-- TASK GOAL --
Continue the forum thread about scam phone calls from the point where it stops.

-- GIVEN PASSAGE --
++++++++++++++++++++

Not sure if anyone heard of it, but there were some charity scams a couple of months ago riding on the back of the QLD floods, with people calling and asking for money. Fortunately, through the diligent work of some dedicated baiters, at least one of the operations was shut down very quickly  Ultimately, scammers get greedy and become stupid and sloppy in their operation when there's something major dangling before them.


----------



## jyo (17/3/11)

These pricks scammed my mother in law.
She's such a good-natured old bird, just thought that the lovely peeps from 'Windows' were trying to fix her computer problems. She allowed them remote access to her computer and before she knew it, they had grabbed $150.00 from her bank account! This was about 3 months ago. F##kn arseholes.

I wish they'd call me. I can dribble some shit when I want to, I'd love to string them along for an hour or so.


----------



## pokolbinguy (17/3/11)

We got a call the other night like this, they very quickly hung up when
I told them run macs and I know it's a scam. Bastards


----------



## FNQ Bunyip (17/3/11)

++++++++++++++++++++

-- SUPPLIED MATERIAL --

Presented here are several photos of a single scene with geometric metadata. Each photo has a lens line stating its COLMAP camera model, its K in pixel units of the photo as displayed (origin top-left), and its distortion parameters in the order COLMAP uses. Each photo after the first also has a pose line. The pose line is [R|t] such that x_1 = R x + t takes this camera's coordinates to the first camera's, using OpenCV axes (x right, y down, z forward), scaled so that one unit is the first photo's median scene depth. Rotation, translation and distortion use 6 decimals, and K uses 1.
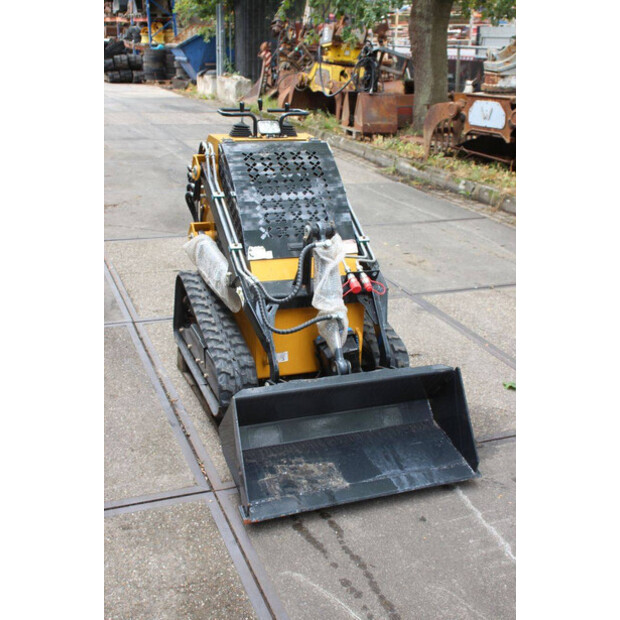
lens RADIAL K [[768.7, 0, 310.0], [0, 768.7, 310.0], [0, 0, 1]] dist [-0.002687, 0.197614]
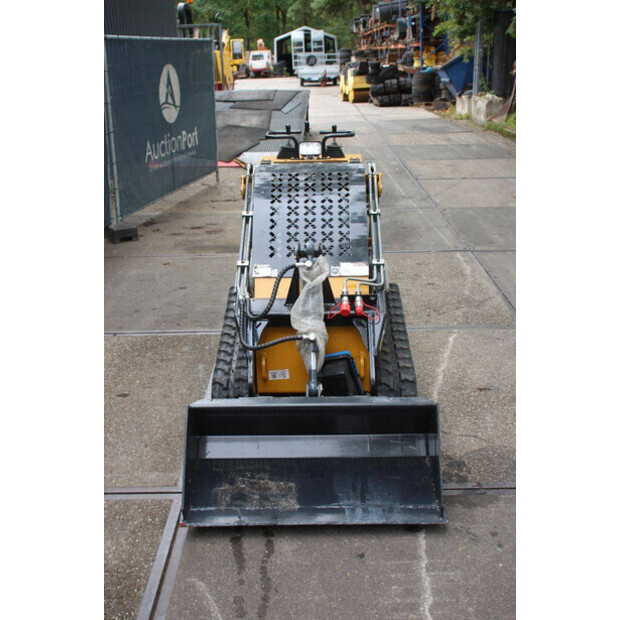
lens RADIAL K [[768.7, 0, 310.0], [0, 768.7, 310.0], [0, 0, 1]] dist [-0.002687, 0.197614]
pose [[0.926993, 0.066982, -0.369050, 0.343860], [-0.076168, 0.997041, -0.010360, -0.014601], [0.367265, 0.037713, 0.929352, 0.062010]]
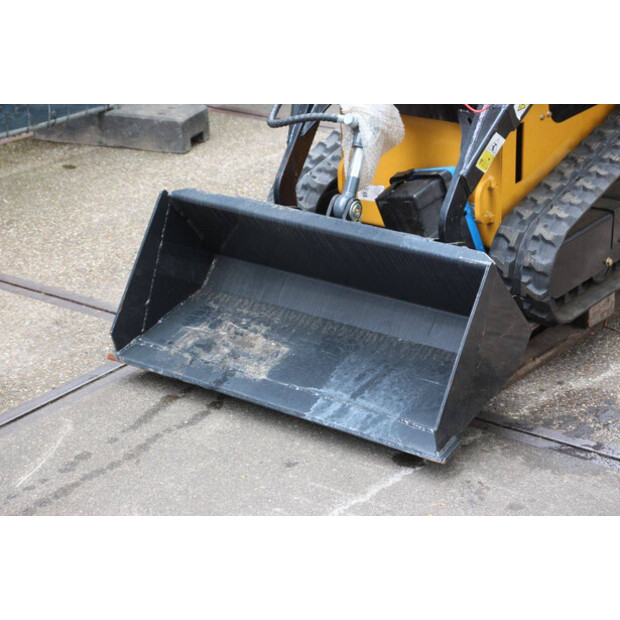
lens RADIAL K [[1473.1, 0, 310.0], [0, 1473.1, 310.0], [0, 0, 1]] dist [0.465316, -0.015129]
pose [[0.510659, 0.271587, -0.815762, 0.866338], [-0.242582, 0.955764, 0.166342, -0.030621], [0.824852, 0.112946, 0.553951, 0.296638]]
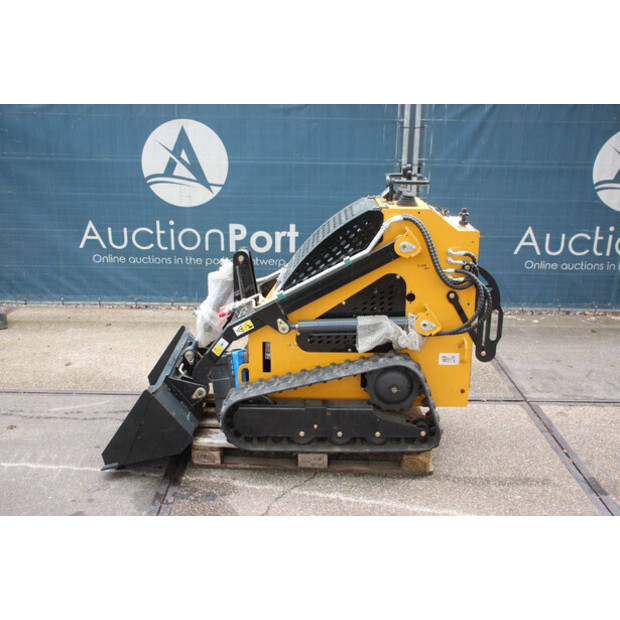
lens RADIAL K [[706.4, 0, 310.0], [0, 706.4, 310.0], [0, 0, 1]] dist [-0.015541, 0.029451]
pose [[-0.378435, 0.202131, -0.903289, 0.867581], [-0.344065, 0.875226, 0.339998, -0.389410], [0.859306, 0.439457, -0.261670, 1.251408]]
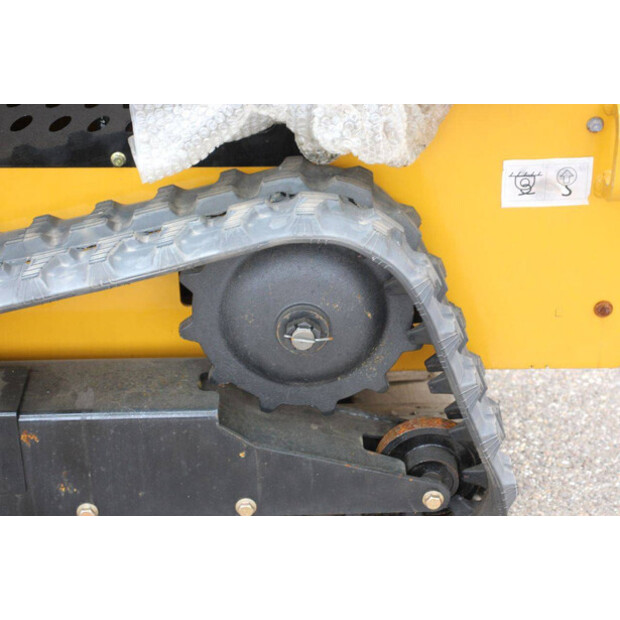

++++++++++++++++++++

-- ANSWER TO THIS EXERCISE --
we had a random heavy breather a few years back , so I got a little personal alarm thingy , about 120db and gave the basted a blast , actually heard him drop the phone and cry out , before I hung up .. problem solved ..

had heard about this latest scam last week on ABC computer talkback ,, so went out to my parts box and now have my little gadget sitting by the phone hoping they call soon


----------



## Silo Ted (17/3/11)

Rendering someone partially deaf is a bit hardcore.


----------



## FNQ Bunyip (17/3/11)

Silo Ted said:


> Rendering someone partially deaf is a bit hardcore.




well if I had a device that could , I'd blow their whole brain to mush ,, fully Hardcore.


----------



## newguy (17/3/11)

Silo Ted said:


> Rendering someone partially deaf is a bit hardcore.



So is trying to swindle random people over the phone. Tit for tat, really.


----------



## earle (17/3/11)

Received a text yesterday saying I had one $2million and to text or email back. Have been receiving spam emails to this effect for quite a while but the SMS angle may be new.


----------



## Pennywise (17/3/11)

Silo Ted said:


> You can. Come join our noble mission... http://forum.419eater.com/forum/
> 
> Warning, it is time-consuming and addictive.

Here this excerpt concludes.